« Les moins scrupuleux, les moins obtus, jetaient toute vergogne à bas ; ils trempaient dans des gabegies, vannaient la bourbe des affaires. » (Huysmans)
Il est bien établi que la gabegie et ses corollaires (corruption, dilapidation, népotisme) demeurent des obstacles majeurs au développement et leurs effets sont désastreux. Contrairement à la thèse, développée et soutenue par les nostalgiques des anciens régimes, donnant récente l’apparition de ces maux, en Mauritanie, la ligne de la gabegie a accompagné les premiers coups de pioche de la mise en place des structures de l’Etat indépendant. Certainement qu’elle a atteint, aujourd’hui, un record destructeur qui cautionne, inexorablement, le sous-développement ambiant.
Et, même si ailleurs où les choses vont « beaucoup mieux », les adeptes cyniques d’une certaine école économiste en vogue – avec des professeurs réputés – prétendent que « la corruption, pas le plus en avant de la gabegie, graisse la machine du développement et la fait fonctionner », en Mauritanie c’est elle qui a perverti son propre processus de développement, amorcé il y a plus d’un demi-siècle. L’impétueuse vague de la gabegie s’est mise à balayer tous les espoirs d’essor, favorisant un attentisme déplorable.

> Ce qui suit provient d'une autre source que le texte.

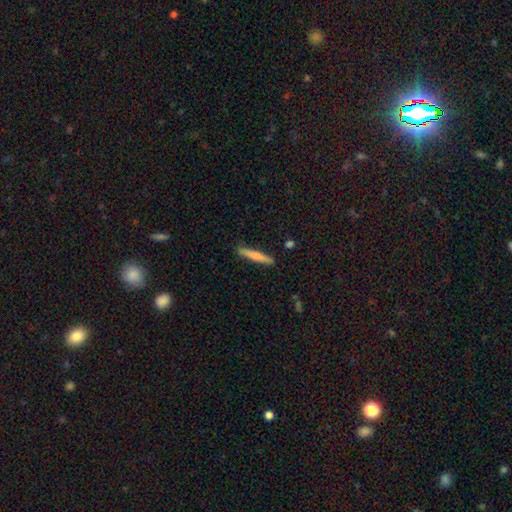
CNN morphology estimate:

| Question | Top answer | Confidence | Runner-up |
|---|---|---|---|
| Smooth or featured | smooth | 71% | featured or disk (23%) |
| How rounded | cigar-shaped | 93% | in between (5%) |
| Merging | none | 88% | minor disturbance (9%) |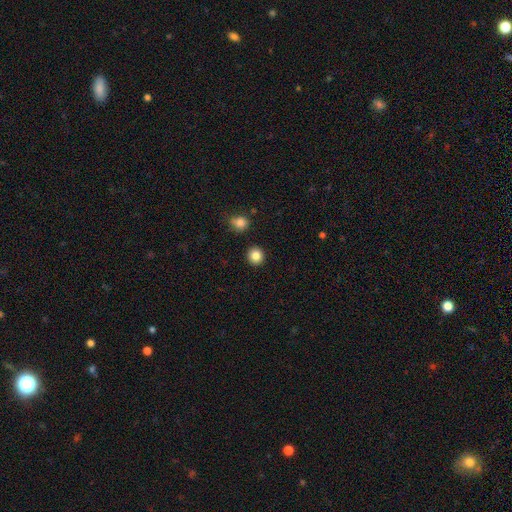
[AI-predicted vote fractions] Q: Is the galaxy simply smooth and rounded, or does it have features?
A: smooth — 85%.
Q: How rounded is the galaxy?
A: round — 90%.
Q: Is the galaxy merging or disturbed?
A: none — 91%.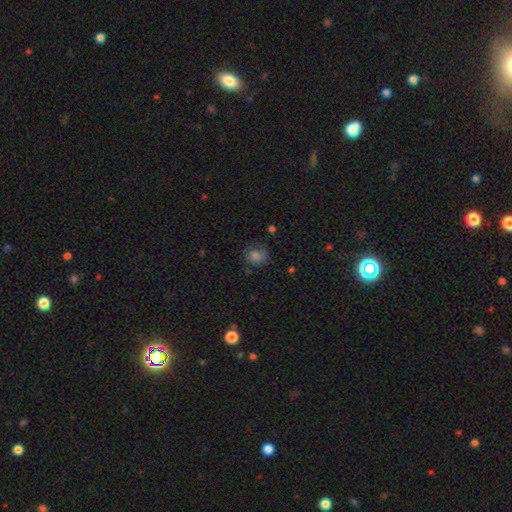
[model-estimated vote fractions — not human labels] Overall: smooth (70%). How rounded: round (71%). Merging: none (68%).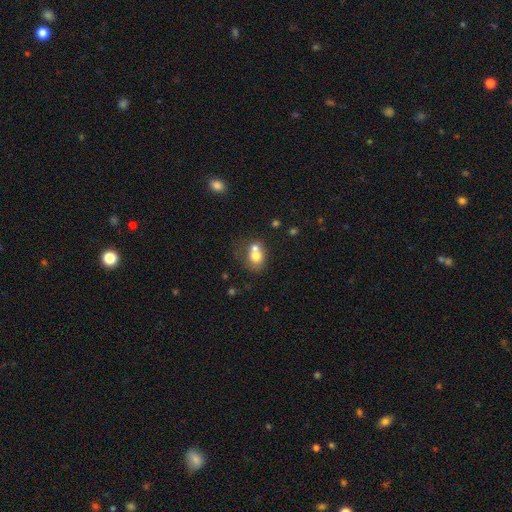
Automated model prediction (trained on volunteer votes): smooth_or_featured: smooth (p=0.70) [alt: featured or disk p=0.20]
how_rounded: round (p=0.57) [alt: in between p=0.42]
merging: merger (p=0.57) [alt: none p=0.28]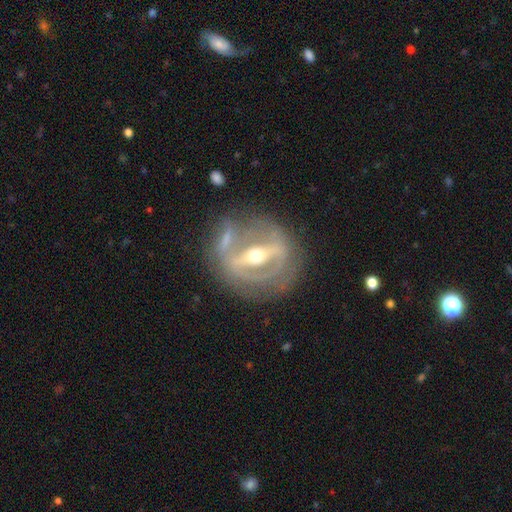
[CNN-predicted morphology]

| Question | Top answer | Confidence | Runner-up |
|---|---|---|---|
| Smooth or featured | featured or disk | 84% | smooth (10%) |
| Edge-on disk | no | 82% | yes (18%) |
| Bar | strong | 79% | weak (14%) |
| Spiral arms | no | 51% | yes (49%) |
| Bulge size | moderate | 69% | small (24%) |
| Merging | none | 64% | minor disturbance (17%) |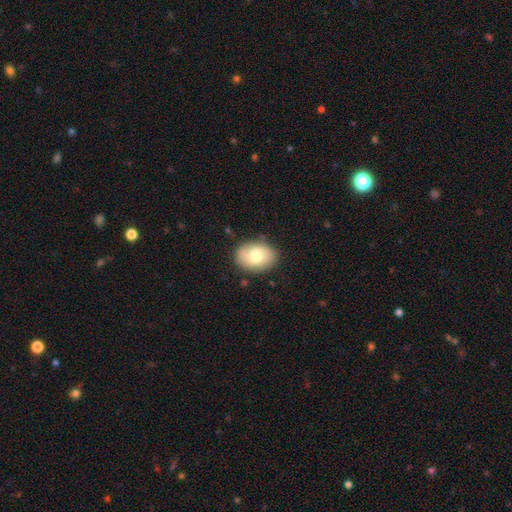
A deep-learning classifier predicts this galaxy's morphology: Smooth or featured? Predicted: smooth (p=0.73). How rounded? Predicted: in between (p=0.79). Merging? Predicted: none (p=0.81).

Aujourd’hui, beaucoup s’accordent à dire que de grands efforts de construction palpables ont été accomplis, ces dernières années : infrastructures routières, cheville ouvrière de toute action de développement, électrification, ouvrages hydrauliques, infrastructures de santé, aéroports, ports, établissements d’enseignement supérieur, aménagement agricoles, ont ainsi favorisé l’émergence de nouveaux centres communautaires urbains dynamiques (Chami, Nbeyket Lehwach, Termessa), tandis que s’amorçait un combat contre la gabegie, la corruption et le détournement de deniers publics, avec la mise en place d’un arsenal juridique aussi complet que solide.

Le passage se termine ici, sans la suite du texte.